(Keypoint coordinate data)
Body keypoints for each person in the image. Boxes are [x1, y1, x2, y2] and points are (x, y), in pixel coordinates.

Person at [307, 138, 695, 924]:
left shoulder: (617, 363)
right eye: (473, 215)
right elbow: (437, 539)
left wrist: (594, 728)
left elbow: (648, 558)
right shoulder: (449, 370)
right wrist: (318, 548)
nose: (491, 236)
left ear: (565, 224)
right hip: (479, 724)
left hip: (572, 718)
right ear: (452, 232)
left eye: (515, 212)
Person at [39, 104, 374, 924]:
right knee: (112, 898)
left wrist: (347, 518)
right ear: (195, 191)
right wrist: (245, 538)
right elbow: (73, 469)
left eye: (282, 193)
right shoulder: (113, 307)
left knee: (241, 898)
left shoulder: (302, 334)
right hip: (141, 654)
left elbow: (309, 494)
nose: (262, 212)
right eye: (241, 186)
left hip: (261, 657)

...

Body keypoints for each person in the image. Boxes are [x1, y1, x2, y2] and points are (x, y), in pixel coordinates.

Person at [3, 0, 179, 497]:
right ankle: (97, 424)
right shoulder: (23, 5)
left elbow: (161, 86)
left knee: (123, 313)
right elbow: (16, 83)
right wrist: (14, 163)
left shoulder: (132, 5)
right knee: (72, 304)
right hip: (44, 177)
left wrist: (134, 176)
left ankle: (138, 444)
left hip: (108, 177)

==

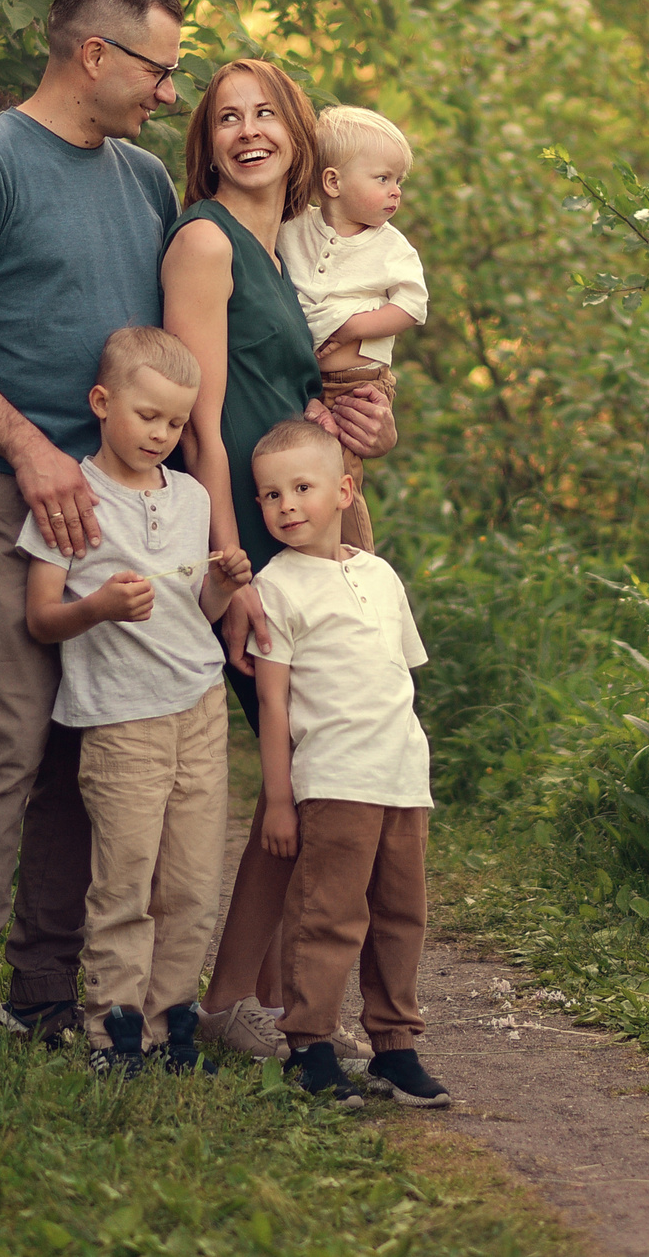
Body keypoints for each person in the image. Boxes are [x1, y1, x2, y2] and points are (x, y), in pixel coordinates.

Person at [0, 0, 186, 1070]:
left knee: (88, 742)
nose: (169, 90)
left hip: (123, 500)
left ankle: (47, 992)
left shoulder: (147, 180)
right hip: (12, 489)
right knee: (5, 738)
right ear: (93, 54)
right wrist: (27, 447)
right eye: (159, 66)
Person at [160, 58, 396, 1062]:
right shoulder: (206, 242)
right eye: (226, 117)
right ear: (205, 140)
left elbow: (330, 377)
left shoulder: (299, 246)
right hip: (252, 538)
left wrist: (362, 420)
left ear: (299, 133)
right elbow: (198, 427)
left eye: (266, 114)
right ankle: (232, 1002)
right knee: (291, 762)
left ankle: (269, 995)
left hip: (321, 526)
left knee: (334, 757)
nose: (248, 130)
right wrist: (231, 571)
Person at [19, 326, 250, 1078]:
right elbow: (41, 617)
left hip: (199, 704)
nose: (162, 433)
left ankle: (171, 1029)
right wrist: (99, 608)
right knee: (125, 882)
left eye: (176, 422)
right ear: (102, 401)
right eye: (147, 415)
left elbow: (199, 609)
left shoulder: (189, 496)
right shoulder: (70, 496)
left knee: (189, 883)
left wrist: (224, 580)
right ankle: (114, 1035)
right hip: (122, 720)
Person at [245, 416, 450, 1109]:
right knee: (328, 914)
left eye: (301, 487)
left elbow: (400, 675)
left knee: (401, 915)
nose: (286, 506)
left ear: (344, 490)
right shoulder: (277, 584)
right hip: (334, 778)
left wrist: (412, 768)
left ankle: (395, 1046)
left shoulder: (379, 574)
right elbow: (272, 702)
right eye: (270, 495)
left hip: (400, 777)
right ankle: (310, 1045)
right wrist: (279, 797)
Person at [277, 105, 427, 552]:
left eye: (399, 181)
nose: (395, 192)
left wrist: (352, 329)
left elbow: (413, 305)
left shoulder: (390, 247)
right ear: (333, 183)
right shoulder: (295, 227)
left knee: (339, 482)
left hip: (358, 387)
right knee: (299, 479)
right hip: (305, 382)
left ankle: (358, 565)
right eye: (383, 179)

» **About this exercise**:
Only the lines above from the one with "left knee: (241, 898)" up to and including the one with "left hip: (261, 657)" should be repeated, exactly as written.

» **Solution to this problem**:
left knee: (241, 898)
left shoulder: (302, 334)
right hip: (141, 654)
left elbow: (309, 494)
nose: (262, 212)
right eye: (241, 186)
left hip: (261, 657)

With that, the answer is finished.